Now this corresponds to the following line (in the predict_model):
现在,这对应于以下行(在谓词模型中):
givens={ x: voc[index] }
Even after spending hours I am not able to comprehend how could there be a dimension mis-match when:
即使是在花了几个小时之后,我也无法理解为什么会有一个维度错误匹配:
train_set_x has shape: (42, 4, 109)
voc has shape: (109, 1, 109)
And when I do train_set_x[index], I am getting (4, 109) which 'x' Tensor of type fmatrix can hold (this is what happens in train_model) but when I do voc[index], I am getting (1, 109), which is also a matrix but 'x' cannot hold this, why ? !
当我做train_set_x[索引]时,我得到(4,109)f矩阵的“x”张量可以保持(这是在train_model中发生的情况),但当我做voc[索引]时,我得到(1,109),这也是一个矩阵,但“x”不能持有这个,为什么?!
Any help will be much appreciated.
非常感谢您的帮助。
Thanks !
谢谢!
1 个解决方案
#1
2
The error message refers to the definition of the whole Theano function named predict_model, not the specific line where the substitution with givens occurs.
错误消息指的是整个Theano函数的定义,该函数命名为predict_model,而不是用givens替换的特定行。
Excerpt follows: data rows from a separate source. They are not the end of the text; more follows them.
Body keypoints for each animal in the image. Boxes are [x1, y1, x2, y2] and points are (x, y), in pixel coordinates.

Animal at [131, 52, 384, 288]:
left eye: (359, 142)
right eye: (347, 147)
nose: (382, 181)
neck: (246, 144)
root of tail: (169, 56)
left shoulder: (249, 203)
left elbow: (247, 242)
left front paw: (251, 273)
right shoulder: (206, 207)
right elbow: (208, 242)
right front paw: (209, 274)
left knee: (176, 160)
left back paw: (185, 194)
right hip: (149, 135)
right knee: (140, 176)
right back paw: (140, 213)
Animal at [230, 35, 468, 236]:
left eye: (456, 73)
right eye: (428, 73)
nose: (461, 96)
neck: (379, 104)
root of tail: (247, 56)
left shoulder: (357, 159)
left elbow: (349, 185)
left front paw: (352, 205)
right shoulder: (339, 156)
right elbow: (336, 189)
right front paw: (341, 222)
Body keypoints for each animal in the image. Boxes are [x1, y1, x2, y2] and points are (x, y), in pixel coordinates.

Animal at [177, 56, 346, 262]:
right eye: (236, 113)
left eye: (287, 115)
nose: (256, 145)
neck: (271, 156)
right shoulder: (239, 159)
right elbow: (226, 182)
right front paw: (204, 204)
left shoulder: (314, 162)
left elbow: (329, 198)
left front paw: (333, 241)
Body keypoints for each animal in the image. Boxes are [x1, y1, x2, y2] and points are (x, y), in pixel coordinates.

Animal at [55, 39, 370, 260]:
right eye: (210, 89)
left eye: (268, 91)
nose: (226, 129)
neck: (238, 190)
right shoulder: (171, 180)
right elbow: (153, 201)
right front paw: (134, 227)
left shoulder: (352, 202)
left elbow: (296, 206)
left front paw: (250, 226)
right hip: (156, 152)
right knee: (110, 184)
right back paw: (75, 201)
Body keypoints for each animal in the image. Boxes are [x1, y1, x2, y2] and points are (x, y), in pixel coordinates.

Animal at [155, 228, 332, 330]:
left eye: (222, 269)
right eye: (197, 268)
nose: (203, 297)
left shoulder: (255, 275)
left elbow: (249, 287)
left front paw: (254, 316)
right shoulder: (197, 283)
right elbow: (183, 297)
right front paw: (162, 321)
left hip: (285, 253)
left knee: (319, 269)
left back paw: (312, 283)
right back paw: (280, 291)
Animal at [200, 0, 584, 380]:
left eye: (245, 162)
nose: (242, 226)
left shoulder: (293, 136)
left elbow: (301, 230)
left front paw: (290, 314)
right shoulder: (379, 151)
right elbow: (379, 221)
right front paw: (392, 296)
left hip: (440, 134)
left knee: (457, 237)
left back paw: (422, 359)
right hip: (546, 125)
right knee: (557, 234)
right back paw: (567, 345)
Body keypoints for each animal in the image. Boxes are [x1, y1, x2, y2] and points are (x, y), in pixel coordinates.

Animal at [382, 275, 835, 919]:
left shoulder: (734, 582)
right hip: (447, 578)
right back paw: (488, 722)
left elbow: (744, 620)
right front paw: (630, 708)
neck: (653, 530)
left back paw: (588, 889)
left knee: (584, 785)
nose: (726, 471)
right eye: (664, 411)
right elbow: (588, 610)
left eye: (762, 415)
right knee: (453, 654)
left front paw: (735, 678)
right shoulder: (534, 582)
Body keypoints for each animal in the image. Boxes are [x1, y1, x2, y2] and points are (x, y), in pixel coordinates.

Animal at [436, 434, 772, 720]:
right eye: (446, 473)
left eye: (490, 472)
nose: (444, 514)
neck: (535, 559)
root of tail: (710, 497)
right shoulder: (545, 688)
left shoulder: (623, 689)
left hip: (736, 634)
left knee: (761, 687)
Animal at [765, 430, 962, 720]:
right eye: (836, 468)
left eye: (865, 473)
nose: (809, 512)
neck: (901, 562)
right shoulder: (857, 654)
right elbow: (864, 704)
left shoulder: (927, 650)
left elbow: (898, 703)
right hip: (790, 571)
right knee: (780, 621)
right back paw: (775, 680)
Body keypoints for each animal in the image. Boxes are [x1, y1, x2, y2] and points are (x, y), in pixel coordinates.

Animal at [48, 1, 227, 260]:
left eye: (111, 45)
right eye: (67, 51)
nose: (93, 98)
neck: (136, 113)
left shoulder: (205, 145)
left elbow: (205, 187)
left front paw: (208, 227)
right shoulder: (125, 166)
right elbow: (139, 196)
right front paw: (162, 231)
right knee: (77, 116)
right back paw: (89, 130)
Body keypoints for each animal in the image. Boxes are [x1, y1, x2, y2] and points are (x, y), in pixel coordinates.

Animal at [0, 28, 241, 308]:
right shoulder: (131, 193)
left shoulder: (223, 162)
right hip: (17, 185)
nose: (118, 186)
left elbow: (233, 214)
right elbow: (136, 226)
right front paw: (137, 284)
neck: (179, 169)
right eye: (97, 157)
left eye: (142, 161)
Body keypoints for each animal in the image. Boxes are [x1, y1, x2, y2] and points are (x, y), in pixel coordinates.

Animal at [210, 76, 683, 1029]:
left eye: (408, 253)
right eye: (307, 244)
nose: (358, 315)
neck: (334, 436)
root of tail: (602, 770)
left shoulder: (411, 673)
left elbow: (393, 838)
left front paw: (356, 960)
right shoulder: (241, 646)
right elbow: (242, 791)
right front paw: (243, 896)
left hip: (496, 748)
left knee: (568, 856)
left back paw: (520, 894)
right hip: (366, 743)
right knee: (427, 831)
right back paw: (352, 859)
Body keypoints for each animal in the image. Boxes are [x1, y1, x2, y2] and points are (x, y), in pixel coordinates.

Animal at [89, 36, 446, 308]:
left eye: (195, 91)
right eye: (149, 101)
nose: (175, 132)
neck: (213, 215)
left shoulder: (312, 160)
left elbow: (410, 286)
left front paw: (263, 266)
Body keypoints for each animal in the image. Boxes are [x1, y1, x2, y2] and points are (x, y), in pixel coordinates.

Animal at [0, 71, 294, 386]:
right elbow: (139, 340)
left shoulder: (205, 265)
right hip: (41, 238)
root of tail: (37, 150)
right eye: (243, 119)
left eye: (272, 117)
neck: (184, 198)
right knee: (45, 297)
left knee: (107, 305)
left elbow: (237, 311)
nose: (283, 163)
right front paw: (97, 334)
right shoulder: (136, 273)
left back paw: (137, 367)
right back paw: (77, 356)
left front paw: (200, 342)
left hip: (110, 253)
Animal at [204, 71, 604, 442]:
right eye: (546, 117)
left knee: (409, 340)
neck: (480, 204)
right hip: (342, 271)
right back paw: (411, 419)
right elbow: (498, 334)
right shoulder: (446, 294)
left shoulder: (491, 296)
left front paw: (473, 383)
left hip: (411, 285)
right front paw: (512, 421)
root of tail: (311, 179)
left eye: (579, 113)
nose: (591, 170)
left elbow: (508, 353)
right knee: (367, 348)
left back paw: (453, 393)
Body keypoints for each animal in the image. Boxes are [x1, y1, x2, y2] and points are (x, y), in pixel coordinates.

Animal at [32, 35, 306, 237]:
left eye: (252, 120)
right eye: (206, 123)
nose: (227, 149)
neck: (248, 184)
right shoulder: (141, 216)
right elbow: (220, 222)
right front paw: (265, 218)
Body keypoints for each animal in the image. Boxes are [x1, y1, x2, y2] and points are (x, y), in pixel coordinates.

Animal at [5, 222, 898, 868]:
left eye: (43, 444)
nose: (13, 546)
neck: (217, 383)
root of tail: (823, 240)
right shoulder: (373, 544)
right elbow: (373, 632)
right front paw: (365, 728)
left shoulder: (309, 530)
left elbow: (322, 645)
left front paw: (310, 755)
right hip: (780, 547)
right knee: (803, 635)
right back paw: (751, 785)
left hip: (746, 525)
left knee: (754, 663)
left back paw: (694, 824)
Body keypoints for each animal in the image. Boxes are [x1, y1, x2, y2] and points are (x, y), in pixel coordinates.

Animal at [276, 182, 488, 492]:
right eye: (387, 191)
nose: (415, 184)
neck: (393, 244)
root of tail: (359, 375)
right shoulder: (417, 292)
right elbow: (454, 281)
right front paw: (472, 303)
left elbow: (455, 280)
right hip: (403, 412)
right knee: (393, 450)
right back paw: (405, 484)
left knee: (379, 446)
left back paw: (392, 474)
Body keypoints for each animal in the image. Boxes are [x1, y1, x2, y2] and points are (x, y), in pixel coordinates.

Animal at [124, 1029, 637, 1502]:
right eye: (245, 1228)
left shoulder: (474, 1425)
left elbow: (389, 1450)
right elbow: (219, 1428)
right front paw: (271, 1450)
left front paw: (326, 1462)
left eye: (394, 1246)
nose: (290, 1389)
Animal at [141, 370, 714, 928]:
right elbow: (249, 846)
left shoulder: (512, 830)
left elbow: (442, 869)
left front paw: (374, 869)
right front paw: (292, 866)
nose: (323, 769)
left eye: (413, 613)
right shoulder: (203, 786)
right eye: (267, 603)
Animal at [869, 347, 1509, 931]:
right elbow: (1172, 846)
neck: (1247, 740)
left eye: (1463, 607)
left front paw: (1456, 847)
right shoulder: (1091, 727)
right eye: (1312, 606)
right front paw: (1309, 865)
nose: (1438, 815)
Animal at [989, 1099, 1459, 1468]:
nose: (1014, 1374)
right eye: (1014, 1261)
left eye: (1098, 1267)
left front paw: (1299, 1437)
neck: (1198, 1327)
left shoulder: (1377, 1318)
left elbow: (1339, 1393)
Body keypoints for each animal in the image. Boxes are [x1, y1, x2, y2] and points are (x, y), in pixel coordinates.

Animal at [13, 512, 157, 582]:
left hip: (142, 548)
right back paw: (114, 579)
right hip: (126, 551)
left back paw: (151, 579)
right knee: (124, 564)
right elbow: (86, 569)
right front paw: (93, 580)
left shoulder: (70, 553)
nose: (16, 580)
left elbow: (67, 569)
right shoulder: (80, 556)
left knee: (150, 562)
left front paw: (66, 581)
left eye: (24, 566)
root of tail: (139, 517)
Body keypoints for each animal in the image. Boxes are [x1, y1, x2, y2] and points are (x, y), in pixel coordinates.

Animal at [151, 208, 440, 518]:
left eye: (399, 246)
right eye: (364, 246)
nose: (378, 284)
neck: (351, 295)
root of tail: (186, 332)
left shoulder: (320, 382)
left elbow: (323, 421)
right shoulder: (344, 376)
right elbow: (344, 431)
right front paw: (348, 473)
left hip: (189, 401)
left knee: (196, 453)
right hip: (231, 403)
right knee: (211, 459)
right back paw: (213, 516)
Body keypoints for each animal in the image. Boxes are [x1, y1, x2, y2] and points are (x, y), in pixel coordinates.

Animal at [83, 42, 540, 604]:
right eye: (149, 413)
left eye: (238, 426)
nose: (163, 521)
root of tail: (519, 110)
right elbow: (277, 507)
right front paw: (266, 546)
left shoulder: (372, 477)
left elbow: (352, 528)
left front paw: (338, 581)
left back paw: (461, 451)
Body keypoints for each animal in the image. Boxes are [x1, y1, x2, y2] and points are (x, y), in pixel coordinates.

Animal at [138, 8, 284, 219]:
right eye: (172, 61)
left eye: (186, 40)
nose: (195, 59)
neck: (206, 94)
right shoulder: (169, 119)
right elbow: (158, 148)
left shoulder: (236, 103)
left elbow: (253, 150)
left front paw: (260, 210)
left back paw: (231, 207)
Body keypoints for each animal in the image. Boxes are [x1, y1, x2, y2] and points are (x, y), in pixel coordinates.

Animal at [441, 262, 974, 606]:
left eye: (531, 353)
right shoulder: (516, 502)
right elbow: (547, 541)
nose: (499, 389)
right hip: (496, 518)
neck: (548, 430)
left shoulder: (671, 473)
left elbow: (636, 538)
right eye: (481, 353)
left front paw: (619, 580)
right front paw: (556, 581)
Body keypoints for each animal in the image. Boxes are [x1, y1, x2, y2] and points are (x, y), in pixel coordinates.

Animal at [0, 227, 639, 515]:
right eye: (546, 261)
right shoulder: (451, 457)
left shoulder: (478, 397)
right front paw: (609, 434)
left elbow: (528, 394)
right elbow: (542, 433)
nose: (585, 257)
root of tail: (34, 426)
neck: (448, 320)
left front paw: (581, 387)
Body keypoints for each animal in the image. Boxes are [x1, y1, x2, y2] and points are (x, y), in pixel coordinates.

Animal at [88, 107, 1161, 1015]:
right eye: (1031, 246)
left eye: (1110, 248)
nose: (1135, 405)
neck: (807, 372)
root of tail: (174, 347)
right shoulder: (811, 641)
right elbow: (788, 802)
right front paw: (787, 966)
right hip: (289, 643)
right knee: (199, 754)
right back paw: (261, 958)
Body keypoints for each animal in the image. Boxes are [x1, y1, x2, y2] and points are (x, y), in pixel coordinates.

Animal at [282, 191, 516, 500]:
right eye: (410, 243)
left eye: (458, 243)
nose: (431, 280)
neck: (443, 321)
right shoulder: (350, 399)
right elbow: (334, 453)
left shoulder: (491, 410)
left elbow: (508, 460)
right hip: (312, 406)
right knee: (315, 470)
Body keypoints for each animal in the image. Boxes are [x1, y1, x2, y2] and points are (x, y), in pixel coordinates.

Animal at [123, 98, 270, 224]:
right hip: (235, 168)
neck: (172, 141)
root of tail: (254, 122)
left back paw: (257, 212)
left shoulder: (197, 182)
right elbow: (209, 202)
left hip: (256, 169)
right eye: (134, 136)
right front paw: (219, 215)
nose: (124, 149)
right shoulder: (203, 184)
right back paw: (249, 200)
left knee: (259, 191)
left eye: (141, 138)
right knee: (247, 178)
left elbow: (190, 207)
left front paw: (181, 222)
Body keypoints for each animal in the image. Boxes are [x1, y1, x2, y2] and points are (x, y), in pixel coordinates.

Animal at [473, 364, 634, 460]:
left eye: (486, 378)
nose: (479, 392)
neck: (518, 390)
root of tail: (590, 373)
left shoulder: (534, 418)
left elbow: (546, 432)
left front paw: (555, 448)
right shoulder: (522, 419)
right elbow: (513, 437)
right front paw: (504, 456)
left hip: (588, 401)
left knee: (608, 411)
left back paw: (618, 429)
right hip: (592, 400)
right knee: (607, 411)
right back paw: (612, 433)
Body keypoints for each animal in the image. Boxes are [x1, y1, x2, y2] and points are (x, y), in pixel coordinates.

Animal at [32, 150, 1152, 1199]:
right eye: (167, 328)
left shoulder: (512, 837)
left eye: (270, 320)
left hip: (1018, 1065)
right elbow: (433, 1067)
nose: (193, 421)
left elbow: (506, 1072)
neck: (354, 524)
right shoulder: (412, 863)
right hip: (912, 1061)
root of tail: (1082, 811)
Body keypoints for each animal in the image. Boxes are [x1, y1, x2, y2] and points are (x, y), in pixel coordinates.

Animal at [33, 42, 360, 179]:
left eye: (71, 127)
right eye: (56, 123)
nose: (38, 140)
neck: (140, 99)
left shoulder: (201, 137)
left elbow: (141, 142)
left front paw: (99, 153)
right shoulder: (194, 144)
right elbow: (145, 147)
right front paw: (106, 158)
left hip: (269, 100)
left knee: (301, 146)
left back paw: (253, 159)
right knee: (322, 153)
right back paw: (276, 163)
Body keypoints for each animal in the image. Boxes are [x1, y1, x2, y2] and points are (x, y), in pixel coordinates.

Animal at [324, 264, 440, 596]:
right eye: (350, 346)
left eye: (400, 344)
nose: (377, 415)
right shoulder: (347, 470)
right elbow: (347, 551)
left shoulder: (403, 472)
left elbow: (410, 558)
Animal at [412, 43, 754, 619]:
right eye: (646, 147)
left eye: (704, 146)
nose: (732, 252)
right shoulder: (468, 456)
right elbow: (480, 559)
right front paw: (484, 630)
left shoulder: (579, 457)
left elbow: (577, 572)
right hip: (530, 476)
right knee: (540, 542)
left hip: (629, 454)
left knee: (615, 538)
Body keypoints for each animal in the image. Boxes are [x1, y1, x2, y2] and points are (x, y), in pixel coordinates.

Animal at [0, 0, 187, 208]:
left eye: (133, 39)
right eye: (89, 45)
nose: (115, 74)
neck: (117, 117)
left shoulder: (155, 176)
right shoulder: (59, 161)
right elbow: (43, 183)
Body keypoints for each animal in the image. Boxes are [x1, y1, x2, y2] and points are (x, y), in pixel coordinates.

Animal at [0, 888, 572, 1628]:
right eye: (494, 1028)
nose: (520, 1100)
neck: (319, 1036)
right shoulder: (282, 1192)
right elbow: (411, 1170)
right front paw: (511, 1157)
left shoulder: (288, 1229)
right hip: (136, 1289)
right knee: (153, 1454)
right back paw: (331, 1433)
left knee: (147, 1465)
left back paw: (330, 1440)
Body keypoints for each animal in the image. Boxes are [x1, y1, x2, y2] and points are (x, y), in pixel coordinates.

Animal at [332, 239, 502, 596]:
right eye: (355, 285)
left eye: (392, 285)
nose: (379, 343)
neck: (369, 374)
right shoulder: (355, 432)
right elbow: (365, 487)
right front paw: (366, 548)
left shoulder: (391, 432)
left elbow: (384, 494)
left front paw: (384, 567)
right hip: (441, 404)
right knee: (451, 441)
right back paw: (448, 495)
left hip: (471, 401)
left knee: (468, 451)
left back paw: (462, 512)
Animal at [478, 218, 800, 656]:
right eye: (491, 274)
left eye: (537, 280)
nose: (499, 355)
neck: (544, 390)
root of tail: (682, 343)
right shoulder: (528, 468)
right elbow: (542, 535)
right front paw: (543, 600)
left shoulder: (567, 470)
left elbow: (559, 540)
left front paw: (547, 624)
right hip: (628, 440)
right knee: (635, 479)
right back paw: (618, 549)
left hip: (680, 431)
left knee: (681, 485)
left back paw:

The issue seems to be that predict_model gets called with an argument that is a vector of length 1 instead of a scalar. The initial seed sampled from randint is actually a scalar, but I would guess that the output p of predict_model(seed) is a vector and not a scalar.
问题似乎是谓词模型被调用的参数是长度为1的向量而不是标量。从randint抽取的初始种子实际上是一个标量,但是我猜预测模型的输出p (seed)是一个向量,而不是一个标量。
In that case, you could either return rnn.y[0] in predict_model, or replace seed = p with seed = p[0] in the loop over j.
在这种情况下,你可以返回rnn。[0]在预测模型中,或在j的循环中替换seed = p[0]的种子= p。
#1
2
The error message refers to the definition of the whole Theano function named predict_model, not the specific line where the substitution with givens occurs.
错误消息指的是整个Theano函数的定义,该函数命名为predict_model,而不是用givens替换的特定行。
The issue seems to be that predict_model gets called with an argument that is a vector of length 1 instead of a scalar. The initial seed sampled from randint is actually a scalar, but I would guess that the output p of predict_model(seed) is a vector and not a scalar.
问题似乎是谓词模型被调用的参数是长度为1的向量而不是标量。从randint抽取的初始种子实际上是一个标量,但是我猜预测模型的输出p (seed)是一个向量,而不是一个标量。
In that case, you could either return rnn.y[0] in predict_model, or replace seed = p with seed = p[0] in the loop over j.
在这种情况下,你可以返回rnn。[0]在预测模型中,或在j的循环中替换seed = p[0]的种子= p。